The effect of breathing 2.5 to 10 per cent carbon dioxide in air on specific airway conductance was determined by plethysmography in 9 normal subjects and in 8 subjects with mild asthma. In 9 normal subjects, during breathing of 5, 7.5, and 10 per cent carbon dioxide, mean (± SE) values of specific airway conductance decreased by 15.8 ± 6.1, 24.4 ± 6.0, and 28.4 ± 7.9 per cent with increases in end-tidal carbon dioxide tension of 5.0 ± 1.6, 12.3 ± 2.3, and 20.2 ± 2.5 mm Hg, respectively. These changes were not significantly affected by prior administration of atropine or propranolol except that atropine prevented the decrease in specific airway conductance during 5 per cent carbon dioxide breathing. Isocapnic hyperventilation decreased specific airway conductance (15 ± 6 per cent) but to a lesser extent than during similar increases in ventilation due to breathing of 10 per cent carbon dioxide. In contrast, in 8 subjects with asthma, specific airway conductance did not change during carbon dioxide breathing with or without prior atropine or during isocapnic hyperventilation.
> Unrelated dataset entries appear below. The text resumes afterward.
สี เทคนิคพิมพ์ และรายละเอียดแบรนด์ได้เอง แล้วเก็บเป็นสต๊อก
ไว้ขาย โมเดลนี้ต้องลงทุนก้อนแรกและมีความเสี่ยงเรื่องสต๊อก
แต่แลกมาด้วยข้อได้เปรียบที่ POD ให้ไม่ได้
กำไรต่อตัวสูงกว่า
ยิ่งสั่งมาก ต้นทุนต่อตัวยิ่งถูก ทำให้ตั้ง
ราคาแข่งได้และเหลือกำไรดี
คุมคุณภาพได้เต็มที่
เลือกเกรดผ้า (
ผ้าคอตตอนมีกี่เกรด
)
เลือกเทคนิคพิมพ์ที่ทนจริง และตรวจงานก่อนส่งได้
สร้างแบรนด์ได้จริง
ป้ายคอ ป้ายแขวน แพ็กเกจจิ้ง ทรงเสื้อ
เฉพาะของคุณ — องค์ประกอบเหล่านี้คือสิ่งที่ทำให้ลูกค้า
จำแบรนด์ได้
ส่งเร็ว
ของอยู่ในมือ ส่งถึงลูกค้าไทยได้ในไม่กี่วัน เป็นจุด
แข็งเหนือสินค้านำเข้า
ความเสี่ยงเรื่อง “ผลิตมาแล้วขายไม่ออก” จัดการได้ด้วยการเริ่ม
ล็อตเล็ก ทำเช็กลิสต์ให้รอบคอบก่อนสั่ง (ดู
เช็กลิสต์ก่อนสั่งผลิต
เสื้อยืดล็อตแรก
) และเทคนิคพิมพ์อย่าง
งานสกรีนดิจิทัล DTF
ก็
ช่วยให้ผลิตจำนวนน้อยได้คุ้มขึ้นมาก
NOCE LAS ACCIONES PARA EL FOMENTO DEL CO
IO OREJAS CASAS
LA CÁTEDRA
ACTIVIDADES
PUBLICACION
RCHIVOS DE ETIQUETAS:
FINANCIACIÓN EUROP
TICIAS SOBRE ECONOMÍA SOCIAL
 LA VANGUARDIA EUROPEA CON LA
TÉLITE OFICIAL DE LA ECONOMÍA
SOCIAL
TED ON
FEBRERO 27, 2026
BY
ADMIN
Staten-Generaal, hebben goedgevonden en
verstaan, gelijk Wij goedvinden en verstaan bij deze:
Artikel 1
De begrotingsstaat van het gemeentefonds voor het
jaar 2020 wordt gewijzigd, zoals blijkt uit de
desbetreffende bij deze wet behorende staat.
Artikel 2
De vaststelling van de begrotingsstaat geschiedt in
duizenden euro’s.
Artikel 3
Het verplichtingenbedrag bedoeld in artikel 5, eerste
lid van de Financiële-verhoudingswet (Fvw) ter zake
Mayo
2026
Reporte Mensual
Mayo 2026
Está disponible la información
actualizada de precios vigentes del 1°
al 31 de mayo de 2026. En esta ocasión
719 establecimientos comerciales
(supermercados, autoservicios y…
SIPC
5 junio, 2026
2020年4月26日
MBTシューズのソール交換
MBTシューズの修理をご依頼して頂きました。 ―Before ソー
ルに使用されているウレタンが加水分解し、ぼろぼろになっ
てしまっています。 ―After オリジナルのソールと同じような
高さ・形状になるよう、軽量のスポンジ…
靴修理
After propranolol, however, 5 to 10 per cent CO₂ resulted in significant decreases in specific airway conductance (14.1 ± 4.7 to 27.2 ± 6.1 per cent) of a magnitude similar to that noted in normal subjects. These results suggest that, in normal subjects, hypercapnia due to 7.5 to 10 per cent carbon dioxide breathing constricts airways by a mechanism that is not principally related to a mechanical effect of hyperventilation and is not vagally mediated whereas airway constriction during lesser degrees of hypercapnia is apparently mediated by cholinergic pathways. In patients with asthma, on the other hand, hypercapnic airway constriction appears to be prevented by a concomitant sympathetic dilator effect on airways that is unmasked by β-adrenergic blockade.